A peine eut-elle le temps de se placer que la porte s'ouvrait, laissant passer un homme imposant engoncé dans une armure de plate qui semblait l'avoir fait suer à grosses gouttes. Il fallait dire, l'homme en question n'était plus de la première jeunesse, et il passait la plupart de son temps à courir après les pérégrinations de Liw, qui faisait des pieds et des mains pour s'en débarrasser. Mais aujourd'hui comme chaque jour, aussi loin qu'elle s'en souvienne, il était parvenu à lui remettre la main dessus.

- Dame Liw, dit-il dans un soupir fatigué. Vous voilà enfin.

- Oh, Guthred ! répondit-elle joyeusement. Toutes mes excuses pour vous avoir laissé en arrière, j'avais des affaires ici qui ne pouvaient attendre.

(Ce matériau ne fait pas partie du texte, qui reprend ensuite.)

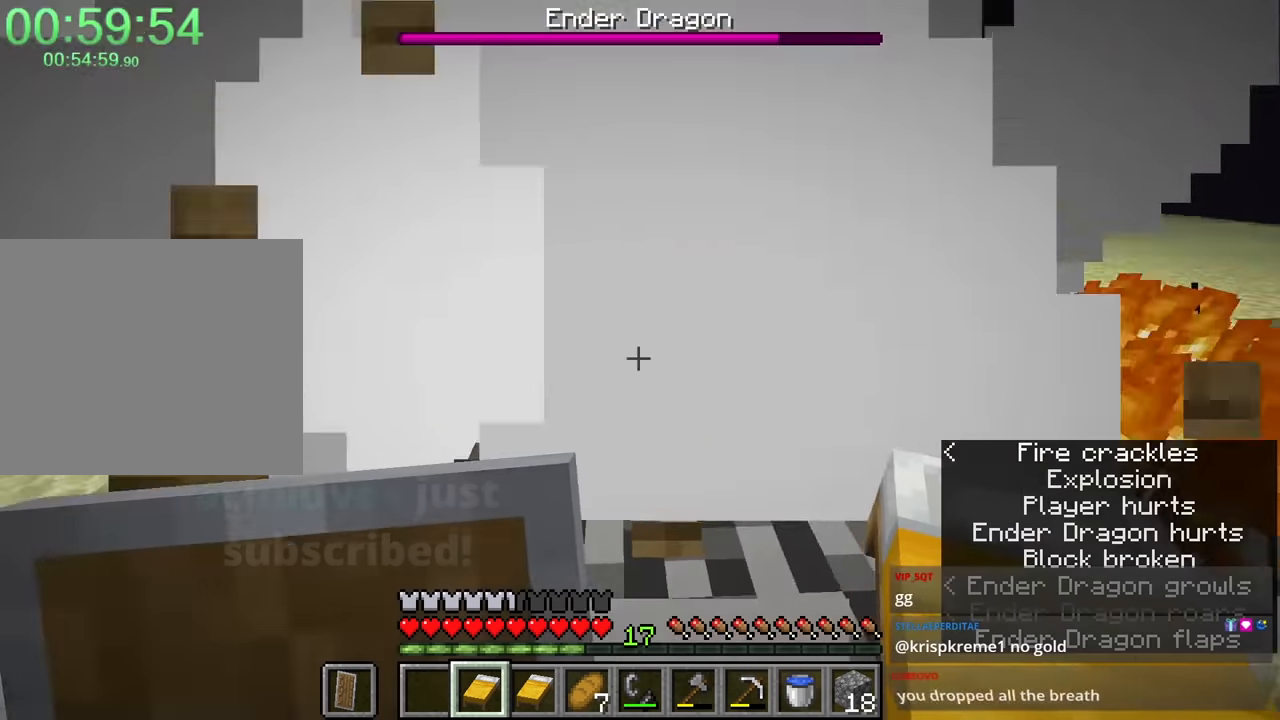
{"keys": [], "mouse": [], "events": [[83, "mouse_right", "down"], [183, "mouse_right", "up"]]}
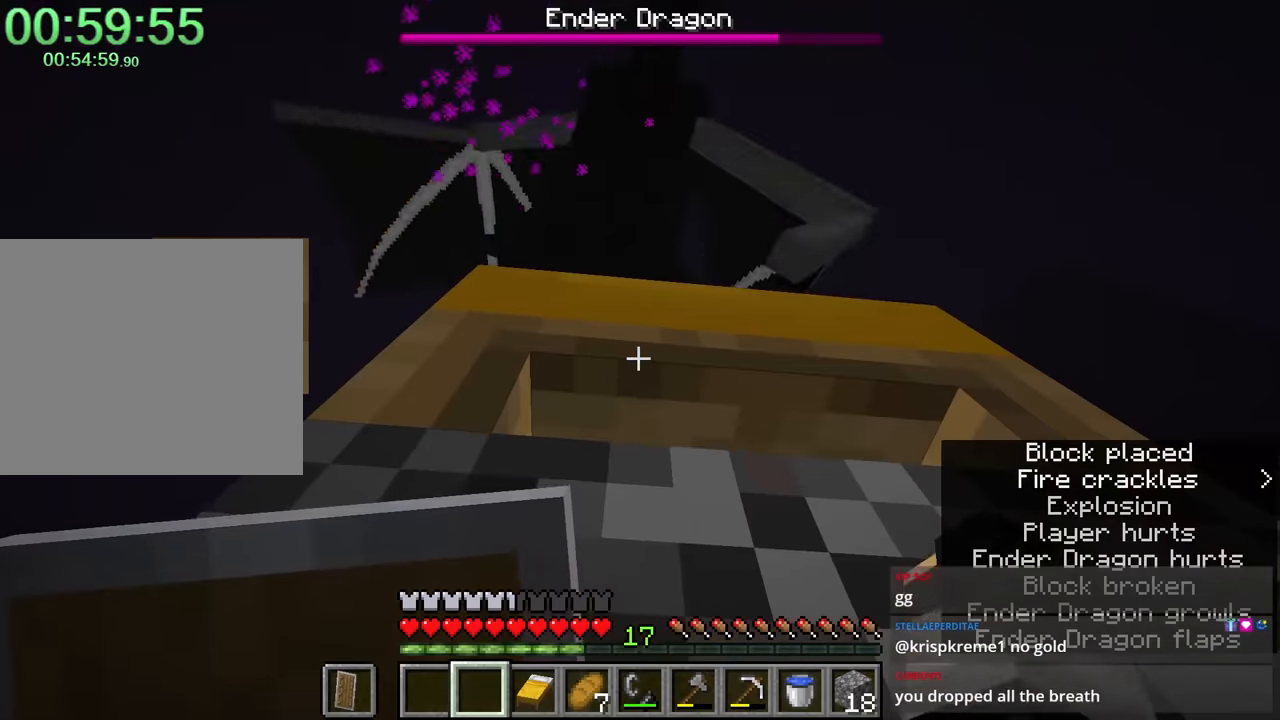
{"keys": [], "mouse": [], "events": [[50, "mouse_wheel_down", "down"], [100, "mouse_wheel_down", "up"]]}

- Comme vérifier si les bouteilles de votre père n'ont pas bougées depuis hier ? Votre serviabilité est comme toujours, toute à votre honneur, ma Dame.

Le vieil homme n'était pas dupe, mais alors que Liw se fendait d'un sourire innocent, elle savait pertinemment qu'il ne dirait rien. Il était bien sûr censé rendre des comptes à son employeur, le père de la jeune fille, mais il oubliait toujours quelques détails de-ci de-là. Et bien entendu, le père en question faisait semblant de ne rien y voir. Cela durait depuis des années et n'était, à priori, pas près de s'arrêter.

- Si nous remontions ? L'air ici est froid et humide, c'est mauvais pour mes rhumatismes.

- Avec plaisir, Guthred. Je vous en prie, passez devant.

- Sans façon, ma Dame. Je me dois de m'assurer que, s'il vous advenait de glisser dans l'escalier, je sois capable de vous retenir.

Les deux regards s'affrontèrent un instant; l'expérience grise du vieil homme jaugeait la fougue bleue de la jeune femme, jusqu'à ce que celle-ci ne cède finalement dans une plainte surjouée.

- Maaaaaais, vous gagnez tout le temps à ça, c'est pas juste !

- J'ai une quarantaine d'année de plus que vous sur ce terrain, ma Dame, s'amusa le garde en la laissant passer avant de refermer la porte derrière elle. J'ai bien peur que vous ne me rattrapiez jamais.

- Vous êtes mon vassal, vous devriez me laisser gagner si je vous l'ordonnais !

- Techniquement, je ne suis que le vassal de votre père le Roi, ma Dame. Et il serait bien inconvenant de votre part de vous abaisser à pareille tricherie. Cela va à l'encontre de tous les codes que j'essaie de vous inculquer depuis votre enfance.

Elle fronça les sourcils et se retourna vers lui avec une moue mécontente qui ne le fit pas ciller une seule seconde. La force de l'habitude. Plus déprimée encore, elle soupira d'avoir trop usé de ce stratagème pour qu'il soit maintenant complètement inefficace. Ou peut-être était-ce parce qu'elle avait grandie et n'avait plus cette « adorable petite bouille » avec laquelle tout le monde la rabâchait tout le temps. Elle était quasiment adulte; et Guthred n'était peut-être pas complètement dans le faux quand il lui répétait que maintenant, il était tant que son esprit grandisse autant que son corps qu'il s'était occupé d'entrainer.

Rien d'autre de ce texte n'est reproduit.